What organizations need is security with built-in growth capability; the ability to handle evolving business objectives not just in the short term, but in the short, medium and long term. A ‘pay as you grow’ model based on a solution that is implemented once and can then expand to meet an organization’s business requirements without re-engineering and without financial penalties.

Decoupled from the infrastructure

The key to achieving this ‘pay as you grow’ approach is to move away from the traditional rigid security product model that is tied into the infrastructure.  Security embedded into firewall, router or switch, not only lacks flexibility and product features, but organizations often incur serious performance penalties when encryption is switched on.  The performance dip then prompts a demand from the infrastructure team for an upgrade sooner than originally anticipated – which then prompts additional security upheaval. And the unhealthy cycle continues.
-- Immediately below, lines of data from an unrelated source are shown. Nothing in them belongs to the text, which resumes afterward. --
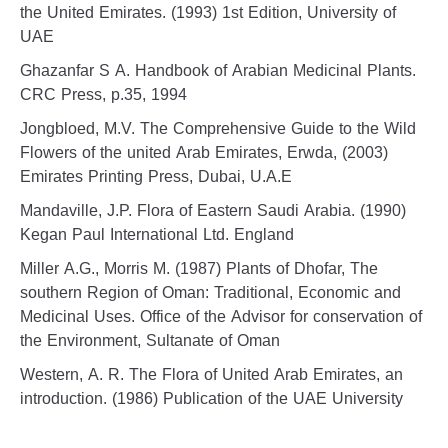
the United Emirates. (1993) 1st Edition, University of
UAE
Ghazanfar S A. Handbook of Arabian Medicinal Plants.
CRC Press, p.35, 1994
Jongbloed, M.V. The Comprehensive Guide to the Wild
Flowers of the united Arab Emirates, Erwda, (2003)
Emirates Printing Press, Dubai, U.A.E
Mandaville, J.P. Flora of Eastern Saudi Arabia. (1990)
Kegan Paul International Ltd. England
Miller A.G., Morris M. (1987) Plants of Dhofar, The
southern Region of Oman: Traditional, Economic and
Medicinal Uses. Office of the Advisor for conservation of
the Environment, Sultanate of Oman
Western, A. R. The Flora of United Arab Emirates, an
introduction. (1986) Publication of the UAE University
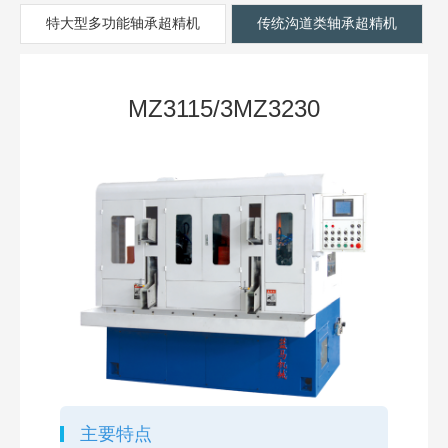
特大型多功能轴承超精机
传统沟道类轴承超精机
MZ3115/3MZ3230
主要特点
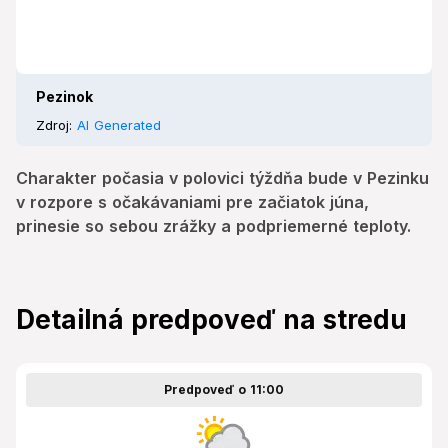
Pezinok
Zdroj:
AI Generated
Charakter počasia v polovici týždňa bude v Pezinku
v rozpore s očakávaniami pre začiatok júna,
prinesie so sebou zrážky a podpriemerné teploty.
Detailná predpoveď na stredu
Predpoveď o 11:00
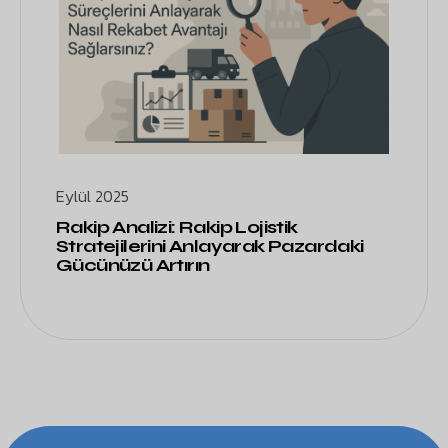
Eylül 2025
Rakip Analizi: Rakip Lojistik
Stratejilerini Anlayarak Pazardaki
Gücünüzü Artırın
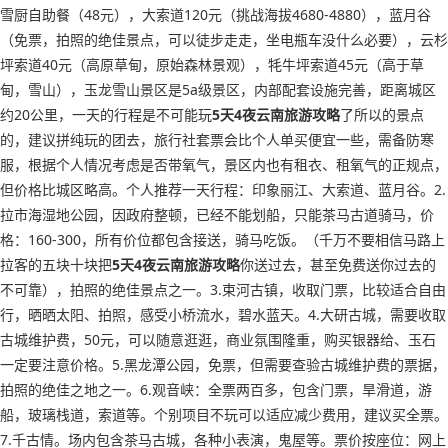
雪厨自助餐（48元），大索道120元（挑战海拔4680-4880），蓝月谷
（免票，拍照的绝佳景点，可以徒步走走，坐电瓶车没什么必要），云杉
坪索道40元（高原草甸，原始森林景观），牦牛坪索道45元（高于草
甸，雪山），玉龙雪山景区是5a级景区，内部配套设施完善，距离城区
约20公里，一天的行程是不可能玩
5天4夜云南旅游攻略
了所以的景点
的，建议拼纯玩的团去，旅行社套票会比个人单买便宜一些，需备防寒
服，根据个人情况考虑是否带氧气，景区内也有租衣、租氧气的正规点，
但价格比城区略高。个人推荐一天行程：印象丽江、大索道、蓝月谷。2.
拉市海湿地公园，因政府整顿，已经不能划船，只能茶马古道骑马，价
格：160-300，所有价位都包含接送，骑马吃饭。（千万不要相信马路上
拉客的五块十块把
5天4夜云南旅游攻略
你送过去，甚至免费送你过去的
不可靠），拍照的绝佳景点之一。3.束河古镇，收取门票，比较适合自由
行，晒晒太阳、拍照，感受小桥流水，碧水蓝天。4.大研古城，需要收取
古城维护费，50元，可以随意逛逛，商业氛围隆重，购买银器给、玉石
一定要注意价格。5.黑龙潭公园，免票，但需要查验古城维护费的票据，
拍照的绝佳之地之一。6.观音峡：全票两百多，包含门票，旱滑道，游
船，玻璃栈道，索道等。个别项目不玩可以适应减少费用，建议买全票。
7.千古情。场内包含茶马古城，各种小表演，鬼屋等。票价按座位：网上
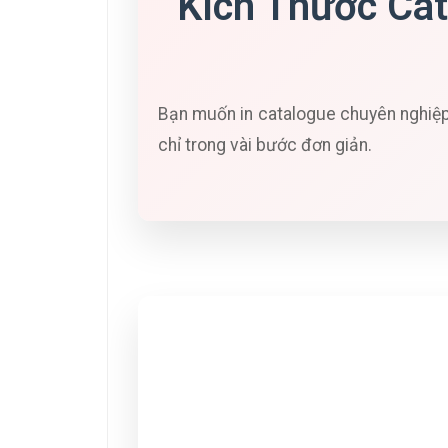
Kích Thước Cat
Bạn muốn in catalogue chuyên nghiệp?
chỉ trong vài bước đơn giản.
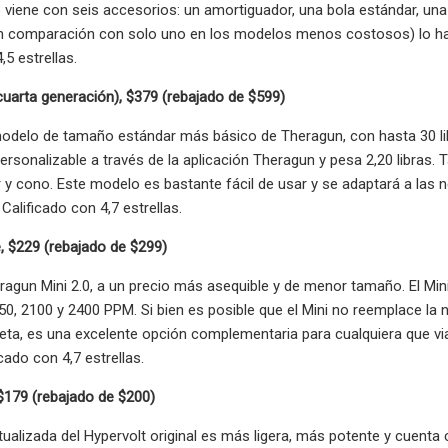
 viene con seis accesorios: un amortiguador, una bola estándar, una
 comparación con solo uno en los modelos menos costosos) lo hace 
,5 estrellas.
uarta generación), $379 (rebajado de $599)
modelo de tamaño estándar más básico de Theragun, con hasta 30 li
ersonalizable a través de la aplicación Theragun y pesa 2,20 libras
r y cono. Este modelo es bastante fácil de usar y se adaptará a las 
Calificado con 4,7 estrellas.
, $229 (rebajado de $299)
agun Mini 2.0, a un precio más asequible y de menor tamaño. El Mini 2.
50, 2100 y 2400 PPM. Si bien es posible que el Mini no reemplace l
ta, es una excelente opción complementaria para cualquiera que viaj
cado con 4,7 estrellas.
$179 (rebajado de $200)
tualizada del Hypervolt original es más ligera, más potente y cuent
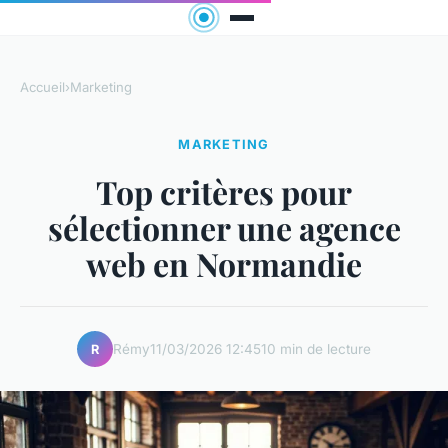
Accueil
›
Marketing
MARKETING
Top critères pour
sélectionner une agence
web en Normandie
Rémy
11/03/2026 12:45
10 min de lecture
R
What was a five year investment has to be ripped out in two – and the CISO is facing another board level battle.

In contrast, by embracing an overlay approach that decouples security from the connectivity infrastructure, it is simple to upgrade and evolve security at every stage – whether that is between data centers, between data centers and remote sites, even data centers and the cloud.  Once in place, an organization can begin to enforce a security posture that reflects business requirements and accurate risk assessment – not the limitations of a rigidly defined security model.

Furthermore, by decoupling security from infrastructure, organizations are able to adopt the zero-trust security model that is increasingly critical to today’s business strategy. When organizations do not own the cloud infrastructure, or the public networks used by flexible and remote workers they have to assume zero trust: to achieve access, a user needs to both see an application and be permitted to use it. By taking this model and securing it using expandable and scalable Layer 4 based cryptographic segmentation, an organization can embrace zero trust irrespective of infrastructure, of data center locations, new cloud deployments, and / or the desire of workers to hang out in the local coffee shop.
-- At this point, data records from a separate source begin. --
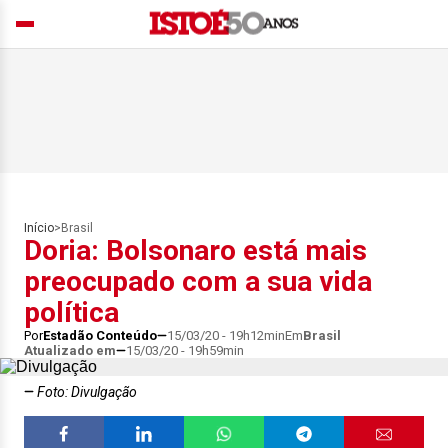
Início
>
Brasil
Doria: Bolsonaro está mais
preocupado com a sua vida
política
Por
Estadão Conteúdo
15/03/20 - 19h12min
Em
Brasil
Atualizado em
15/03/20 - 19h59min
Foto: Divulgação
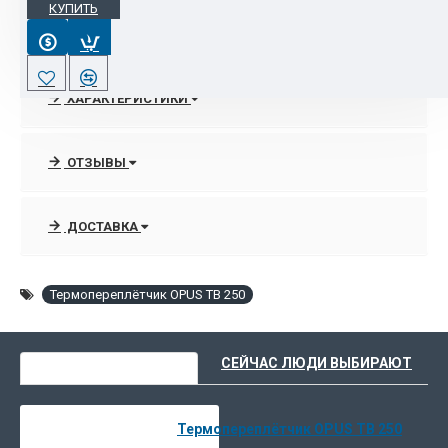
КУПИТЬ
Автоматическое определение типа обложки (мягкая/твёрдая).
Повёрнутый нагреватель для скорейшего и лучшего
переплёта.
ХАРАКТЕРИСТИКИ
Фотоэлемент включает таймер переплёта.
LED-подсветка предупреждающая о высокой температуре.
ОТЗЫВЫ
Звуковой сигнал готовности документа.
ДОСТАВКА
Термопереплётчик OPUS TB 250
ВЫ НЕДАВНО СМОТРЕЛИ
СЕЙЧАС ЛЮДИ ВЫБИРАЮТ
Термопереплётчик OPUS TB 250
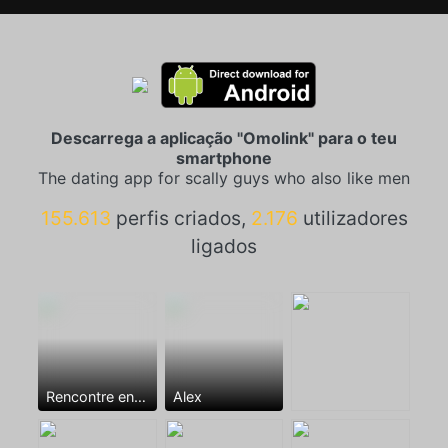
Descarrega a aplicação "Omolink" para o teu
smartphone
The dating app for scally guys who also like men
155.613
perfis criados,
2.176
utilizadores
ligados
Rencontre entre mecs
Alex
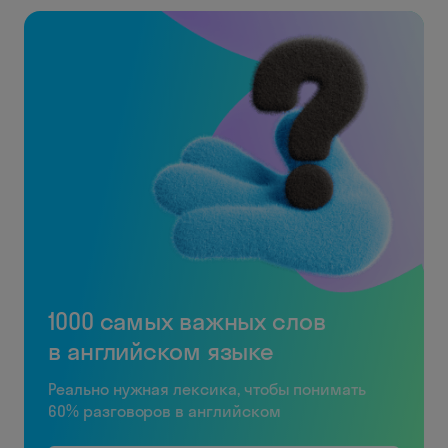
1000 самых важных слов
в английском языке
Реально нужная лексика, чтобы понимать
60% разговоров в английском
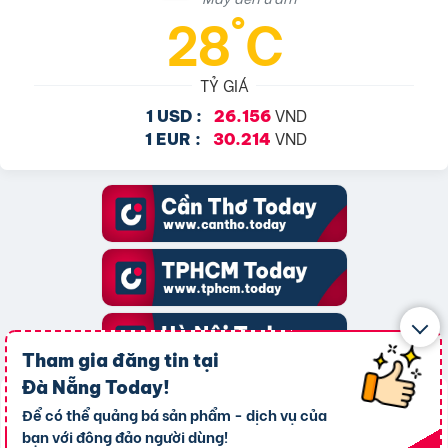
28°C
TỶ GIÁ
VND
1 USD :
26.156
VND
1 EUR :
30.214
Tham gia đăng tin tại
Đà Nẵng Today
!
TOP 20 THÀNH VIÊN
Để có thể quảng bá sản phẩm - dịch vụ của
bạn với đông đảo người dùng!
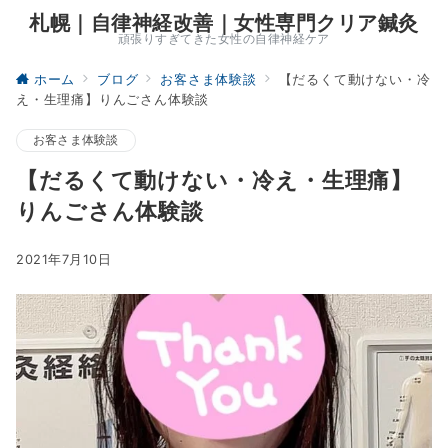
札幌｜自律神経改善｜女性専門クリア鍼灸
頑張りすぎてきた女性の自律神経ケア
ホーム
ブログ
お客さま体験談
【だるくて動けない・冷
え・生理痛】りんごさん体験談
お客さま体験談
【だるくて動けない・冷え・生理痛】
りんごさん体験談
2021年7月10日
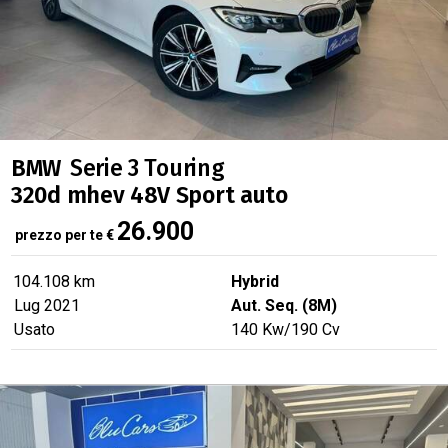
BMW
Serie 3 Touring
320d mhev 48V Sport auto
26.900
prezzo per te
€
104.108 km
Hybrid
Lug 2021
Aut. Seq. (8M)
Usato
140
Kw
/190
Cv
verified
SUPER PREZZO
When trust is built on users and applications – rather than the infrastructure - organizations can embrace a far more elastic security posture that can be adapted rapidly into new environments. In addition, this decoupled model can – and should – be deployed across owned infrastructure, extending the zero-trust concept and moving all aspects of the security posture from networks and infrastructure towards applications and users.

Conclusion

The CISO today is facing an unwinnable battle – security products are too rigid, costs are too high, risks are too great.   While there is no doubt that mindsets need to change, that organizations need to stop side lining security, the security industry must also make a fundamental change.
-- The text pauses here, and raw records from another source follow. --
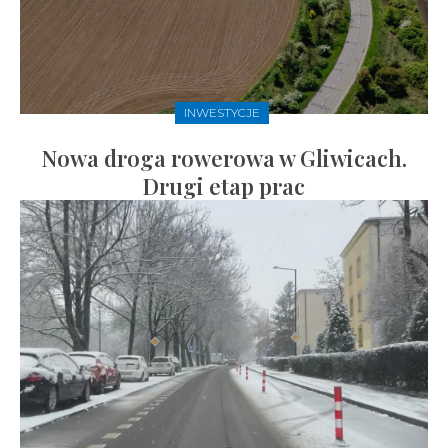
INWESTYCJE
Nowa droga rowerowa w Gliwicach.
Drugi etap prac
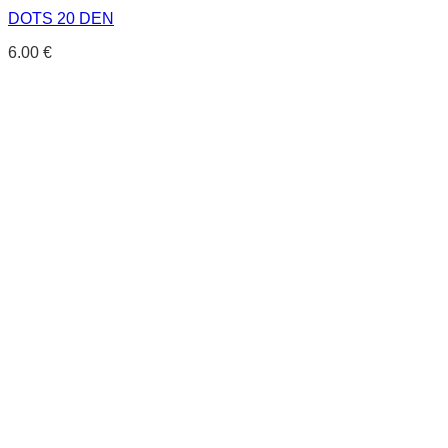
DOTS 20 DEN
6.00
€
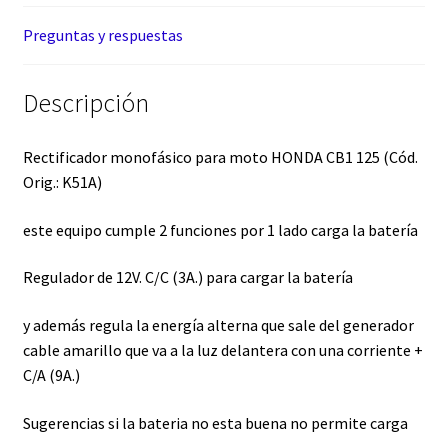
Preguntas y respuestas
Descripción
Rectificador monofásico para moto HONDA CB1 125 (Cód.
Orig.: K51A)
este equipo cumple 2 funciones por 1 lado carga la batería
Regulador de 12V. C/C (3A.) para cargar la batería
y además regula la energía alterna que sale del generador
cable amarillo que va a la luz delantera con una corriente +
C/A (9A.)
Sugerencias si la bateria no esta buena no permite carga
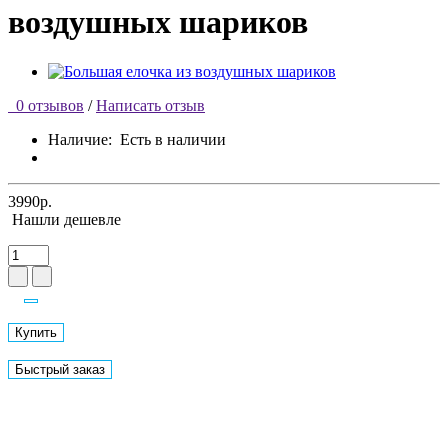
воздушных шариков
0 отзывов
/
Написать отзыв
Наличие:
Есть в наличии
3990р.
Нашли дешевле
Купить
Быстрый заказ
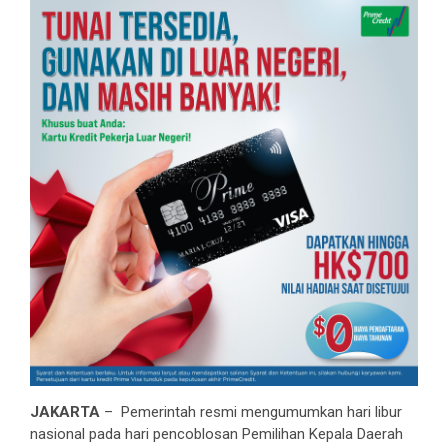
JAKARTA
– Pemerintah resmi mengumumkan hari libur
nasional pada hari pencoblosan Pemilihan Kepala Daerah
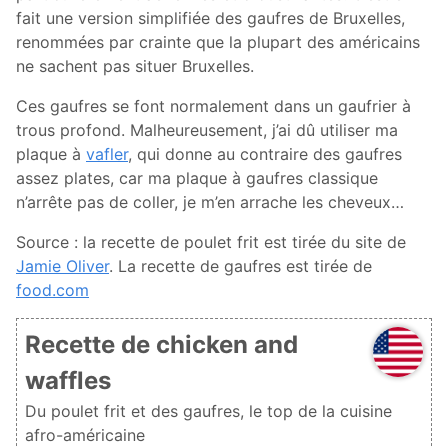
fait une version simplifiée des gaufres de Bruxelles,
renommées par crainte que la plupart des américains
ne sachent pas situer Bruxelles.
Ces gaufres se font normalement dans un gaufrier à
trous profond. Malheureusement, j’ai dû utiliser ma
plaque à
vafler
, qui donne au contraire des gaufres
assez plates, car ma plaque à gaufres classique
n’arrête pas de coller, je m’en arrache les cheveux…
Source : la recette de poulet frit est tirée du site de
Jamie Oliver
. La recette de gaufres est tirée de
food.com
Recette de chicken and
waffles
Du poulet frit et des gaufres, le top de la cuisine
afro-américaine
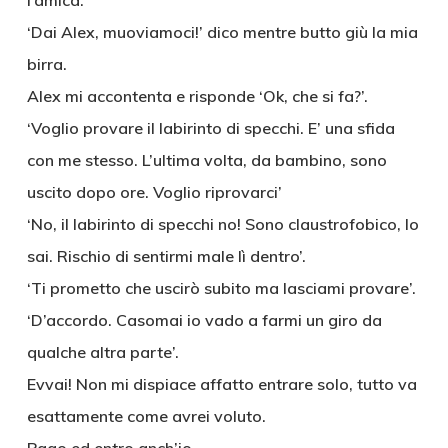
l’amica.
‘Dai Alex, muoviamoci!’ dico mentre butto giù la mia
birra.
Alex mi accontenta e risponde ‘Ok, che si fa?’.
‘Voglio provare il labirinto di specchi. E’ una sfida
con me stesso. L’ultima volta, da bambino, sono
uscito dopo ore. Voglio riprovarci’
‘No, il labirinto di specchi no! Sono claustrofobico, lo
sai. Rischio di sentirmi male lì dentro’.
‘Ti prometto che uscirò subito ma lasciami provare’.
‘D’accordo. Casomai io vado a farmi un giro da
qualche altra parte’.
Evvai! Non mi dispiace affatto entrare solo, tutto va
esattamente come avrei voluto.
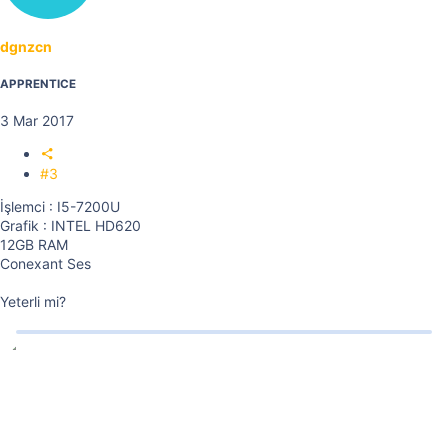
dgnzcn
APPRENTICE
3 Mar 2017
#3
İşlemci : I5-7200U
Grafik : INTEL HD620
12GB RAM
Conexant Ses
Yeterli mi?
Today’s business models are too fluid to be constrained by infrastructure led security models – the result can only be financial, operational and risk compromise.  Every time an organization moves an application or adds in remote users, the security posture breaks. Security thinking needs to change; organizations need to move away from the concept of owned and unowned networks or infrastructure and consider only users, applications and secure access – and the security industry must facilitate that shift.

It is only by forgetting about the underlying infrastructure and focusing on the users, the applications and using pay-as-you-grow cryptographic segmentation to deliver scalable zero trust access, that organizations can achieve a far more flexible, affordable and effective security posture.